In support of its claim, the appellant Surety argues that the district judge erred in finding that it was bound by the result of the state court suit, in which the contractor, its principal, intervened, and in not concluding that the proof offered in this case did not require a re- *402 suit contrary to that reached in the state court.

The appellee, on its part, urges upon us that whether the result of the state court case was absolutely, or only prima facie, binding on the surety in the federal court, the result reached in the federal court was correct, and the judgment must stand since there was no evidence contrary to the determination of the state court, that it had paid to, or for the account of, the contractor all the balances in its hands due on the two contracts.

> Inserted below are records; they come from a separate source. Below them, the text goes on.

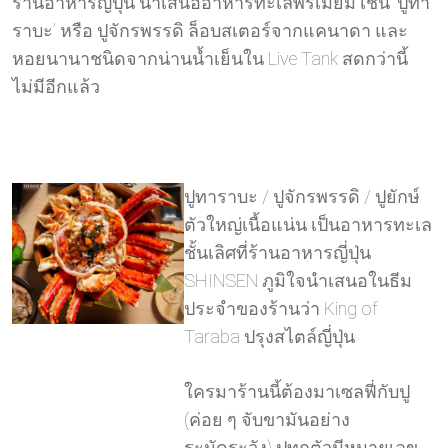
ร้านอาหารญี่ปุ่น นำเสนออาหารทะเลพรีเมี่ยม เช่น ‘ปูทา
ราบะ’ หรือ ปูจักรพรรดิ ล็อบสเตอร์จากแคนาดา และ
หอยนานาชนิดจากน่านน้ำเย็นใน Live Tank สดกว่านี้
ไม่มีอีกแล้ว
ปูทาราบะ / ปูจักรพรรดิ / ปูยักษ์
ตัวใหญ่เนื้อแน่น เป็นอาหารทะเล
ชั้นเลิศที่ร้านอาหารญี่ปุ่น
SHINSEN ภูมิใจนำเสนอในธีม
ประจำของร้านว่า King of
Taraba ปรุงสไตล์ญี่ปุ่น
ใครมาร้านนี้ต้องมาเซลฟี่กับปู
(ค่อย ๆ จับขามันอย่าง
ระมัดระวัง) ปูทุกตัวมีหมายเลข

In addition, it insists that there was no sufficient evidence that, as claimed by plaintiff-appellant, the result was unjust as to the surety for the reasons stated by it, that in making these payments to, or for the account of, the contractor, Westwood had diverted to other jobs not bonded by it monies due on the jobs Seaboard had bonded and to which it had preference right.

A careful examination of the findings made in the state court and in the district court below convinces us: that the surety has not established its right to the equity it asserts, to have the owner pay again the moneys it has already paid the contractor, this time, however, to the surety who had guaranteed the owner against loss from having to pay twice and who has profited by the payment to American of the amounts admittedly due by the surety to it. We hold, therefore, that, under the evidence as a whole, the district judge was right in his conclusion of law No. 4: “Since there are no longer any contract balances owing from defendant, Westwood Lake, Inc., to Constructors, Plaintiff’s assignor, Plaintiff cannot prevail in this suit.”

In Town of River Junction v. Maryland Casualty Co., reported in 5 Cir., 110 F.2d 278 and 5 Cir., 133 F.2d 57, 59, this court dealt with a situation somewhat similar to that prevailing here. There a contractor, with a clause in its bond similar to that in the bond here, which had assigned to the surety, under certain conditions, retained payments, borrowed money from a bank and the bank used the money in part to pay creditors of the contractor. The surety sued the Town and the Bank for a balance claimed to be due it as assignee of the contractor. The district court gave the surety a judgment and Town and Bank appealed. This court, one judge dissenting, reversed the judgment and remanded the cause for trial anew. On the new trial the Town and the Bank sought to show that the money had been expended for claims which the Surety was bound to pay and for which, if they had not been paid by the bank, the surety would be liable.